We learned about the climbers at the Sunrise Visitor’s Center, where we also started a 2-mile hike on the Silver Forest Trail.  Honestly, we were really tired at the end of this “easy” rated hike - we finally determined that the 6400’ altitude was probably the culprit (we’d been near sea level this morning).  At least we hope so!


We met an 80-year-old lady and her husband who were motorcycling up here.  I just thought that was great!


In November 2006, Mt. Rainier NP had a terribly destructive flood.  The odd thing was that it only rained from a Sunday to Tuesday, yet it wiped out entire campgrounds and roads with terrible flooding and landslides.  The road to the campground on the southeast side of the park was closed this week for reconstruction from that flood.  Thousands of volunteers have also helped redo hiking trails and repair the damage. 


We enjoyed chatting with a Californian man in (another) VW bus while waiting for the 5pm opening of Rte 123 that we wanted to take south to the campground.  He seems to be on similar paths (including Vancouver and Lopez Island) and we discussed Mount St. Helen’s for tomorrow.


I’ve gotten about 5 reports on the roads into Mt. Saint Helen’s and they seem to get progressively more accurate on which sections of the roads are open.  Unfortunately, it sounds like the final section of the eastern entrance up to Mt. St.
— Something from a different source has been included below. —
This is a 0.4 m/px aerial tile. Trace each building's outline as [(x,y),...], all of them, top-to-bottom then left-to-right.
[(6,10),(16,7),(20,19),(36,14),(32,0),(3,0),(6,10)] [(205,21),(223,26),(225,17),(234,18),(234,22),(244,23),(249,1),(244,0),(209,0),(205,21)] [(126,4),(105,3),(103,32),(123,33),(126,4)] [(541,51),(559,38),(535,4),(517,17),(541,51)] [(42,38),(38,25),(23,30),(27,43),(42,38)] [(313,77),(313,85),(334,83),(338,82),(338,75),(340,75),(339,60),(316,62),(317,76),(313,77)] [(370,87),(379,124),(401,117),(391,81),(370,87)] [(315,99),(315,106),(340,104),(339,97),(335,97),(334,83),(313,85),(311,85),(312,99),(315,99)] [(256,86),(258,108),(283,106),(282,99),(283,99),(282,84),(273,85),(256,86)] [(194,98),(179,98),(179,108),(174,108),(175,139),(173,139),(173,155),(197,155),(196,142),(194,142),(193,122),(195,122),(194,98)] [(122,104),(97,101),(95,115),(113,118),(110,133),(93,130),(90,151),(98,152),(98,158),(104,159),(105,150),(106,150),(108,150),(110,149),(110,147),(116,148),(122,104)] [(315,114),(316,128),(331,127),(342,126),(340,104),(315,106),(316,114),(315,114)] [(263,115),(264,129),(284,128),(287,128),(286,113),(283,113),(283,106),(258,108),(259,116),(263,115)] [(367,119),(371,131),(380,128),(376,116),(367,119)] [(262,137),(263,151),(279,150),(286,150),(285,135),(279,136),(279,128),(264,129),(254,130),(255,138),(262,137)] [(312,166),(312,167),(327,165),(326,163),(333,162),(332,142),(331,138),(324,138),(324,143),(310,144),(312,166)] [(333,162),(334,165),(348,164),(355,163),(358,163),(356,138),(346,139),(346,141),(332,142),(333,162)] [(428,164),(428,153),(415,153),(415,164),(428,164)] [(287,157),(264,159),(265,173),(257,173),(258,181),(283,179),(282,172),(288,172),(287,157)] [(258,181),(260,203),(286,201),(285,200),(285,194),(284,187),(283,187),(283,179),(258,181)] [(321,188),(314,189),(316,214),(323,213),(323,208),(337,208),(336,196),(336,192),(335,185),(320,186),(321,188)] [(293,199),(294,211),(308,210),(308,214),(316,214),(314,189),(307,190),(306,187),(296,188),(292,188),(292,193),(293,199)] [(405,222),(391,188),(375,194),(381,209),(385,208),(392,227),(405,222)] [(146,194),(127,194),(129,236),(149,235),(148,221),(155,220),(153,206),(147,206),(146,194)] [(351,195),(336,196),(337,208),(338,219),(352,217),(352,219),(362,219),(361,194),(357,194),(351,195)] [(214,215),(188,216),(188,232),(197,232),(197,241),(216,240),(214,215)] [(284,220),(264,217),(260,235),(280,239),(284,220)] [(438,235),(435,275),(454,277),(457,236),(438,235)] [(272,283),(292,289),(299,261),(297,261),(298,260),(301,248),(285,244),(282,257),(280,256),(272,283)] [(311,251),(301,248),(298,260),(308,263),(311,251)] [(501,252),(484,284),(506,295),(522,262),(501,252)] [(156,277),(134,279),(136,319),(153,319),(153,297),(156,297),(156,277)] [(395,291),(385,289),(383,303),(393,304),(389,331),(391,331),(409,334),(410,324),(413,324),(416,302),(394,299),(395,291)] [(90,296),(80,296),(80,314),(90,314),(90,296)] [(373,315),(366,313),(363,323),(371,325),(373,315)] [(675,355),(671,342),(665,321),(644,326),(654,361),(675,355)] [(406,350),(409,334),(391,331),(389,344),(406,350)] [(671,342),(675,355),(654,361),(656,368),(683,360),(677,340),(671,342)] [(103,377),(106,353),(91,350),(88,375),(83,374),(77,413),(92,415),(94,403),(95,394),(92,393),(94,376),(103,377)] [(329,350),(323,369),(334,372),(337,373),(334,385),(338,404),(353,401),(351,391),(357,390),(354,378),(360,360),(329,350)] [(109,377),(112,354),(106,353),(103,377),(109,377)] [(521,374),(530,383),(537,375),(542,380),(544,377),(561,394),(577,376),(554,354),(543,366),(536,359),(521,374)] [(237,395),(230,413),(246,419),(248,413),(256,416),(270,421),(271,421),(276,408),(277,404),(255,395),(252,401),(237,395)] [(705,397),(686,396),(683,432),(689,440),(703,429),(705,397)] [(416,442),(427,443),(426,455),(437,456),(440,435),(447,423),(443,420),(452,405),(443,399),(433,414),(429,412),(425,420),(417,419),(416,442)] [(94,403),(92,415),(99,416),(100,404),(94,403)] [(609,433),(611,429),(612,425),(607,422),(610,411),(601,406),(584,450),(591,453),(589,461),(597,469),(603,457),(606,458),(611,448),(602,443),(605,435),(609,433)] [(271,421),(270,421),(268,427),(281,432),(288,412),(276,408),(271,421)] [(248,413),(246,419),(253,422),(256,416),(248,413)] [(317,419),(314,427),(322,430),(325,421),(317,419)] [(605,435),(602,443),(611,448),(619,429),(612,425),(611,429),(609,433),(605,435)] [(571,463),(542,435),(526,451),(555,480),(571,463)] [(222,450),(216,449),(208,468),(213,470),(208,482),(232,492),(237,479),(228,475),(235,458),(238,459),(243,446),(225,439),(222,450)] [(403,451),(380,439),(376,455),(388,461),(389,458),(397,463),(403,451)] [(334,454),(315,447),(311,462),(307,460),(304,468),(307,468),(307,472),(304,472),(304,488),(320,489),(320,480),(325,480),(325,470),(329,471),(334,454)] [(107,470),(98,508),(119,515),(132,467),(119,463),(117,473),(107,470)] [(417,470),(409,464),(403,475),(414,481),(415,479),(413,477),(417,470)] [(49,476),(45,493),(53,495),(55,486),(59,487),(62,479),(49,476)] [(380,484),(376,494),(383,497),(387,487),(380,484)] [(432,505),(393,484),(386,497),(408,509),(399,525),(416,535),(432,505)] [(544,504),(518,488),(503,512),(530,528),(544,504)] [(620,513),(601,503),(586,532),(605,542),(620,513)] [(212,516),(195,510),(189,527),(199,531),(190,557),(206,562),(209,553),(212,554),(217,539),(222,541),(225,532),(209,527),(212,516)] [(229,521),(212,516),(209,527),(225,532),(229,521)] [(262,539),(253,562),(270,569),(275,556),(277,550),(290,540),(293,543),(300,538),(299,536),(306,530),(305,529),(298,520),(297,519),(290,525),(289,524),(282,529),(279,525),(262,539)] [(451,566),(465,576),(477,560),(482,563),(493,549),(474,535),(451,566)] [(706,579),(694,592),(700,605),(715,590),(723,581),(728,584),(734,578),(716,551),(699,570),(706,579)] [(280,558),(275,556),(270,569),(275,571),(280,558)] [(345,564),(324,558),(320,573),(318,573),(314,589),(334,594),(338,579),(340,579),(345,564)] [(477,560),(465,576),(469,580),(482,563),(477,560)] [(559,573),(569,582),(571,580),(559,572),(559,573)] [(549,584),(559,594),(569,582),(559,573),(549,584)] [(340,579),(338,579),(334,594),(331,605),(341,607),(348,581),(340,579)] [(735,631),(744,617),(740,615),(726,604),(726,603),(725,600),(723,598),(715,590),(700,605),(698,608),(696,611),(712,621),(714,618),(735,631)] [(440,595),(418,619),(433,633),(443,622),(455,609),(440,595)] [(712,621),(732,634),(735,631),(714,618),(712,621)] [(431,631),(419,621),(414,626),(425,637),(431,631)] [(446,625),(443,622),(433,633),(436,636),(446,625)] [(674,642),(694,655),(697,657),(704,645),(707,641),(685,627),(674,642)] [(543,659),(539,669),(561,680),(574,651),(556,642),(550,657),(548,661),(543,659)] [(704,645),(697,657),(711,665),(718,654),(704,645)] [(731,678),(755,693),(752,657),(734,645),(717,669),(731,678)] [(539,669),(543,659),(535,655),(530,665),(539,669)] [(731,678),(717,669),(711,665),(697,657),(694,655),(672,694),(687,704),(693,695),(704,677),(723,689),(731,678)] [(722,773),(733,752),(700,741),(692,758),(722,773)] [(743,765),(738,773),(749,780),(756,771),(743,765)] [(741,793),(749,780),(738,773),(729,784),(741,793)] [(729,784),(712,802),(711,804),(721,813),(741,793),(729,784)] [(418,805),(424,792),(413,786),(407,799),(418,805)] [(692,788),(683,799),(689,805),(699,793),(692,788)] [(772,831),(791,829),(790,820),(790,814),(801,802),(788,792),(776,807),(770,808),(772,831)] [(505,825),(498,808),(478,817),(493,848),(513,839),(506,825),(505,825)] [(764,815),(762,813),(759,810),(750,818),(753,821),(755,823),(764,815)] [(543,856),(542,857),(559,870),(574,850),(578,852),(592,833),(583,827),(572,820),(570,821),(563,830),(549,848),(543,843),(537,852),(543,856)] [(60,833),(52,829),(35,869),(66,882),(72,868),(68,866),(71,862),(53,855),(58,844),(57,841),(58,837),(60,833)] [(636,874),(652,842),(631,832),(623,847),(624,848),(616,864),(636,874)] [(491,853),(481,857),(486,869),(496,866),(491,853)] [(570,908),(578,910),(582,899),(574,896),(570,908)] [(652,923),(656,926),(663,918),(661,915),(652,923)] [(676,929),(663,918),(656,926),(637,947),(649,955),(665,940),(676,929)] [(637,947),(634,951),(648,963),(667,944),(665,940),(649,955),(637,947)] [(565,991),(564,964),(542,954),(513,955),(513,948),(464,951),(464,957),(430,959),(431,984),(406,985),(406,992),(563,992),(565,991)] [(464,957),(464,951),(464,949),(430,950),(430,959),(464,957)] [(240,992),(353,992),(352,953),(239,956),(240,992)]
Helen’s is closed, which means you really cannot see anything, so it is not worth going on the windy, one-lane road out of the way to get there.  So I guess we’ll go around and head down into the Western entrance, which is more crowded, but supposedly has some good interpretive boards on amazing survival stories and things like that.


It is no longer high season!  We all feel like we are playing hooky and have a grand time of it!  The kids exclaimed when they saw a kid in the campground tonight, because all have probably started school by now.  Hours are reduced, some visitors centers are closed, certain campground loops are closed, and we keep hearing that certain parks or roads are “open until late September” and we remind ourselves that this IS September already!  It is hard to imagine the snow coming within a month, particularly when you have such beautiful weather.  But I’ll bet it can turn nasty, cold, and rainy very quickly.


Speaking of school, the kids have been plugging away on their studies.  We’ve focused on a few areas for each of them.  I’m really pleased with their efforts to study while I drive and they each have accomplished several goals. 


I’m most pleased with all their reading - we haven’t once turned on the TV.  While I was sad to miss the Olympics, we are focused on our journey of exploring and learning all we can while we have the chance.  We negotiate which books they read so that school novels and historical novels are interspersed with fun books.


I have to admit that it surprises me how much the kids seem to love the National Parks, hiking, and exploring Visitor’s Centers, which really are little museums of information.  We read all the interpretive boards and watch the informative movies- many adults would likely be bored.  But they seem to learn from it and enjoy it enough not to complain- I guess they know the plan.  I’m really proud of them being such good travelers.